→ Task goal: What lines of the listing include the string "DataWidth"? Show them all.

→ The input:
====

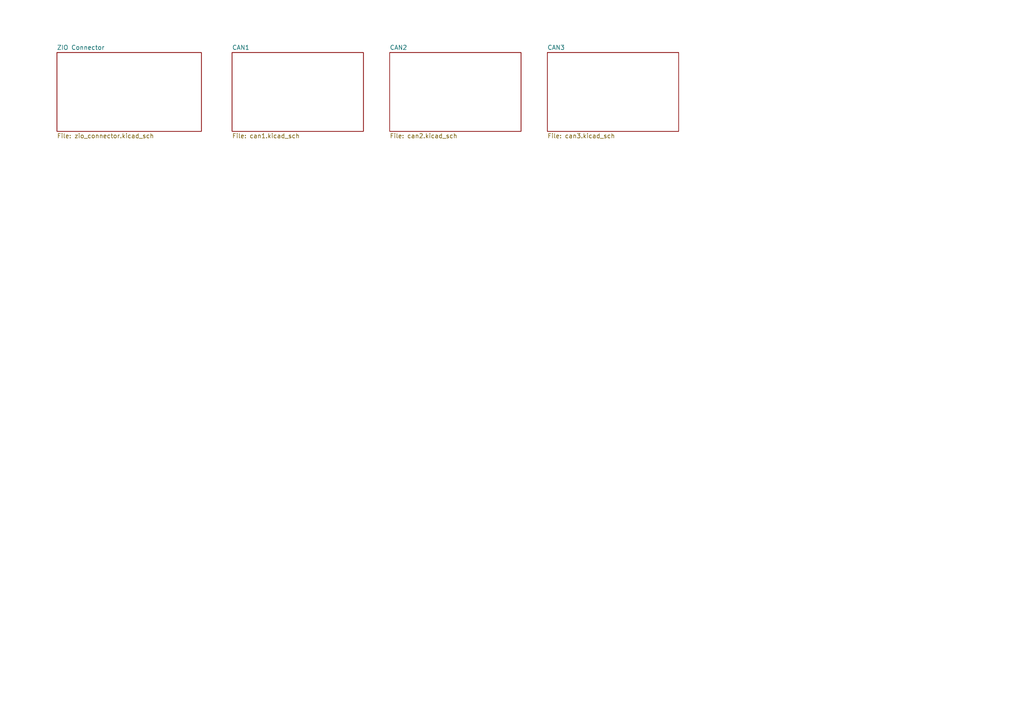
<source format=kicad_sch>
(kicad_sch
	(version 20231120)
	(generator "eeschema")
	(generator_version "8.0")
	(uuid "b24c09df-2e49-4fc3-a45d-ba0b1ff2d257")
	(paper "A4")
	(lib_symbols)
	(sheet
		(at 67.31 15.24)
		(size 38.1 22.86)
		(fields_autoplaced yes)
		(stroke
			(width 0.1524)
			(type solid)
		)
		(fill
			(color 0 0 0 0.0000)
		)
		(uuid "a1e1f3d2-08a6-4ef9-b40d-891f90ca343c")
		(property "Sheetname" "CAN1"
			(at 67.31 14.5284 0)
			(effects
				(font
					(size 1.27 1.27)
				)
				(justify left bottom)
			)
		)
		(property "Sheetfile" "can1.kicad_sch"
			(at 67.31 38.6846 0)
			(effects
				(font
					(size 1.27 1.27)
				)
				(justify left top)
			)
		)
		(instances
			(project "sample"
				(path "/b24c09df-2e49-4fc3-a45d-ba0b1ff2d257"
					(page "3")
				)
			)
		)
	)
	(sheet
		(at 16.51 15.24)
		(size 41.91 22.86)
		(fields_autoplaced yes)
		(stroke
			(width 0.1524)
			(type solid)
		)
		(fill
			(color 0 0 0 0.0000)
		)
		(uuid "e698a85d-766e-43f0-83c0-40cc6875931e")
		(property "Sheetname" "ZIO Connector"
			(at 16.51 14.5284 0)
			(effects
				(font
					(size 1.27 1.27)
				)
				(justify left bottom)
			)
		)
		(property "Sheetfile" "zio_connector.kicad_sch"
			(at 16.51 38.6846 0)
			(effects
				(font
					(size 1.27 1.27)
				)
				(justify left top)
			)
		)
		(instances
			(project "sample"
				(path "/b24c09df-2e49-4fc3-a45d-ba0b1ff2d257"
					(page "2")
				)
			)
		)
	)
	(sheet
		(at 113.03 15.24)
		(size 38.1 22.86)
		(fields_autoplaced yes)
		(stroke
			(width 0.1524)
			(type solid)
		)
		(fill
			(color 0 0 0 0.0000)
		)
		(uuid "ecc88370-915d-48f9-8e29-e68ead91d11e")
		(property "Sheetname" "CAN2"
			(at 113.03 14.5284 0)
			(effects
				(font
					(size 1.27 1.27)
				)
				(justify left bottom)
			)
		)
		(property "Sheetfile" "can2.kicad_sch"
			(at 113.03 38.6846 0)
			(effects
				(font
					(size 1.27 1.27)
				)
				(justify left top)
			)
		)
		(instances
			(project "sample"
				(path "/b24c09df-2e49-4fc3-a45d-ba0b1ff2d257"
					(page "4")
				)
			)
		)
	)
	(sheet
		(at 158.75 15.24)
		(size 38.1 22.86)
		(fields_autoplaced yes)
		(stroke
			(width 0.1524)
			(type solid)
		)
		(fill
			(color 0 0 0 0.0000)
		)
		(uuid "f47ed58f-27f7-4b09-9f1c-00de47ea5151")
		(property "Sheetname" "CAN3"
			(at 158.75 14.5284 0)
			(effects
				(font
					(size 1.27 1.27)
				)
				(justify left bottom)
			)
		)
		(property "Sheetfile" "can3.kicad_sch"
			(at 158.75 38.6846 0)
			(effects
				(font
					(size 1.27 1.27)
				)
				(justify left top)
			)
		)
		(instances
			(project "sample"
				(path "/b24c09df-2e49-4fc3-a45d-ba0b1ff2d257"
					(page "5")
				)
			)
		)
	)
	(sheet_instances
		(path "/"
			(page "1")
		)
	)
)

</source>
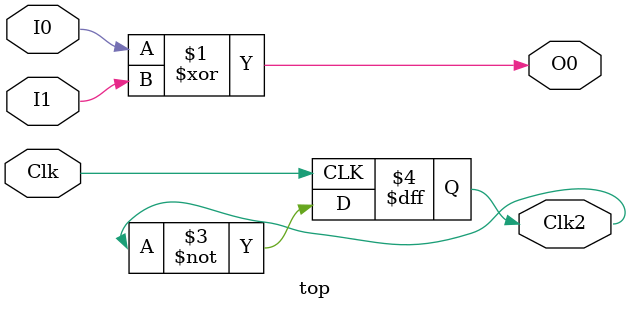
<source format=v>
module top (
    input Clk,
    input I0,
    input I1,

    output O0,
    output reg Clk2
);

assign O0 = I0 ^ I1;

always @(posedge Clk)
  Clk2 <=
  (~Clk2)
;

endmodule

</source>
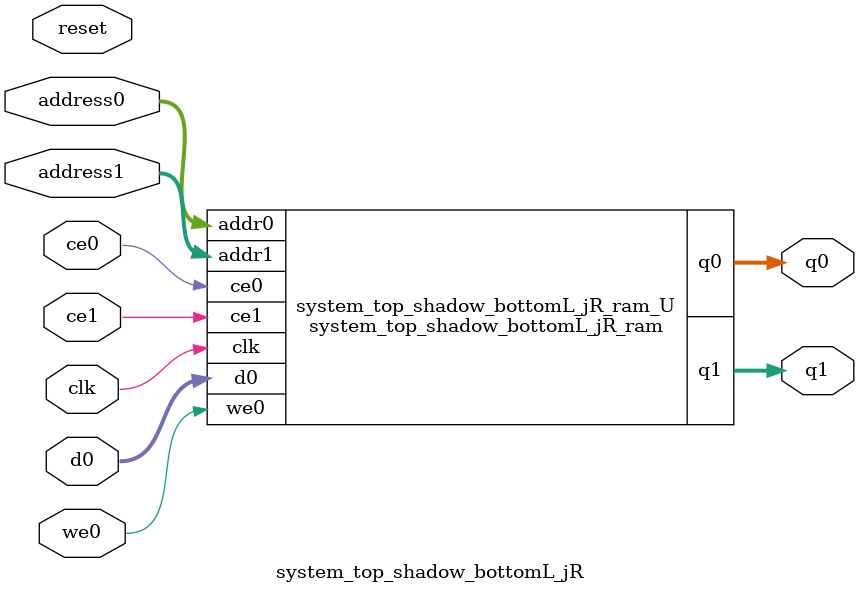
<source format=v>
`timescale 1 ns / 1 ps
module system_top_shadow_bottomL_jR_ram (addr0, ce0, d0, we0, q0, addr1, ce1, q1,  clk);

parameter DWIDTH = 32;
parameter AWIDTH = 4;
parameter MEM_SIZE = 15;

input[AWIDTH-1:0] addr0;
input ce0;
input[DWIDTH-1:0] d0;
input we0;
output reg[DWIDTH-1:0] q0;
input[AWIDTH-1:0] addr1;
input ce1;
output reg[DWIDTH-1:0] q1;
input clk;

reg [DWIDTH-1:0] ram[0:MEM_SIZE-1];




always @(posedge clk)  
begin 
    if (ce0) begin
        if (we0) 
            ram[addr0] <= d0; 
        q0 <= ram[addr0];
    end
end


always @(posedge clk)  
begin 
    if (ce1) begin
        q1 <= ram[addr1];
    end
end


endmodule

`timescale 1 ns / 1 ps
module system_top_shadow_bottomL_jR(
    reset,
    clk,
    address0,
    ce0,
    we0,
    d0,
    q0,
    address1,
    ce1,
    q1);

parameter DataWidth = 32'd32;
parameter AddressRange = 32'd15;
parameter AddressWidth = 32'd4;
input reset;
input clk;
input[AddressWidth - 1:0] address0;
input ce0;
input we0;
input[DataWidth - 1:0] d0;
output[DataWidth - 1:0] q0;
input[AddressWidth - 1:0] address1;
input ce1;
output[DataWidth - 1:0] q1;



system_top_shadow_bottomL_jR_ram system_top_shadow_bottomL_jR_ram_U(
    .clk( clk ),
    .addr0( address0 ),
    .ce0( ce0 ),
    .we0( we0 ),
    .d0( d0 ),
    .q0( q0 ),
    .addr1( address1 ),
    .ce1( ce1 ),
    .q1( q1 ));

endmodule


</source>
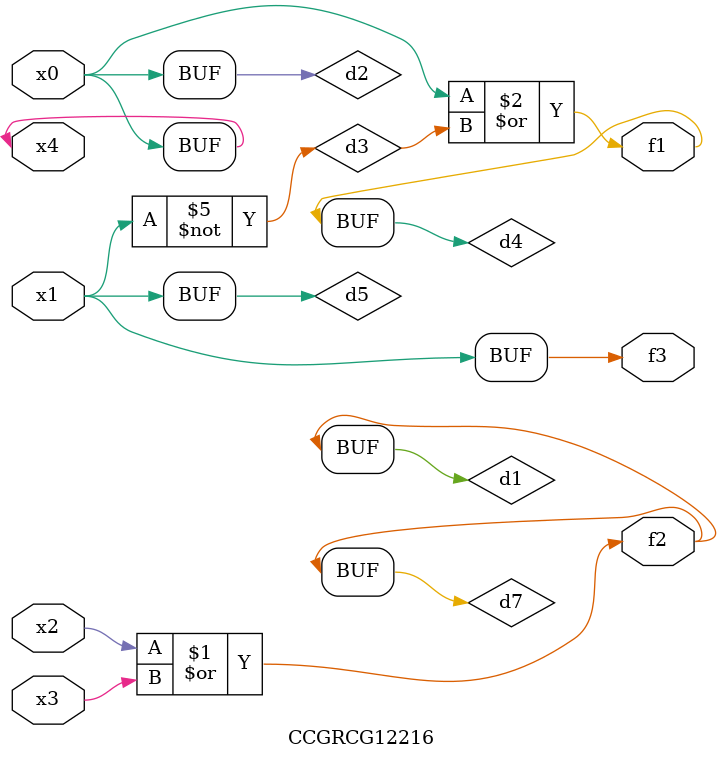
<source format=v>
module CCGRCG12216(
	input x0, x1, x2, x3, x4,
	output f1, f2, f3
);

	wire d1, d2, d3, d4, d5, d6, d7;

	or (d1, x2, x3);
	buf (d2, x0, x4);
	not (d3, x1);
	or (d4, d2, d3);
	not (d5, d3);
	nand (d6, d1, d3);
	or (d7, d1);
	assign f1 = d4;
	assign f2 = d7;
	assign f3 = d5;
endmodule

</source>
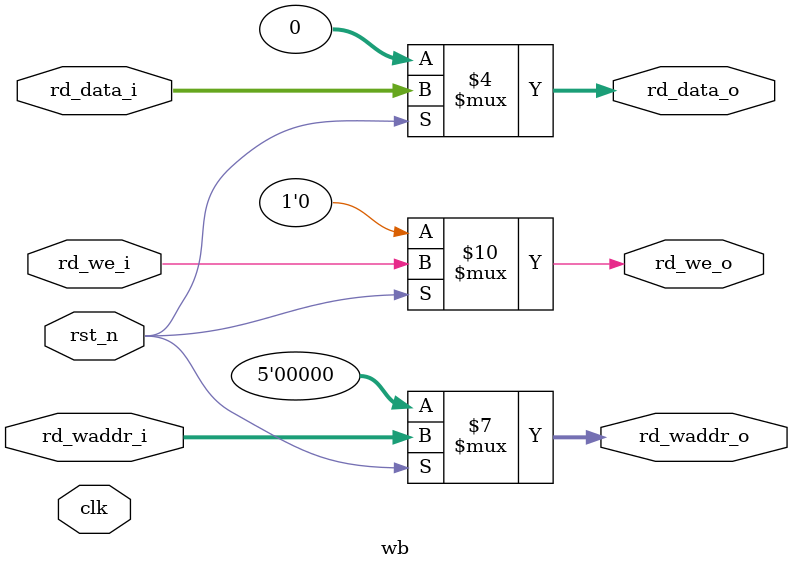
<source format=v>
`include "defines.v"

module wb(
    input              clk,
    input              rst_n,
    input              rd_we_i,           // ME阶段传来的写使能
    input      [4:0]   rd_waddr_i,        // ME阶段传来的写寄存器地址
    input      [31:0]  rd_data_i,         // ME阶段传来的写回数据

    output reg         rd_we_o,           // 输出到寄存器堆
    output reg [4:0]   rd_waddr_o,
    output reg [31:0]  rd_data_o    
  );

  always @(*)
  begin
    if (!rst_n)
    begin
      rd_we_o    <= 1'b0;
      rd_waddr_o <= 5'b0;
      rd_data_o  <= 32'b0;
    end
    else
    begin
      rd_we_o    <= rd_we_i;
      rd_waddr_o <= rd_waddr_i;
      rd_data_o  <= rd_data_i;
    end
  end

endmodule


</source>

====

→ Solution to this problem:
parameter DataWidth = 32'd32;
input[DataWidth - 1:0] d0;
output[DataWidth - 1:0] q0;
output[DataWidth - 1:0] q1;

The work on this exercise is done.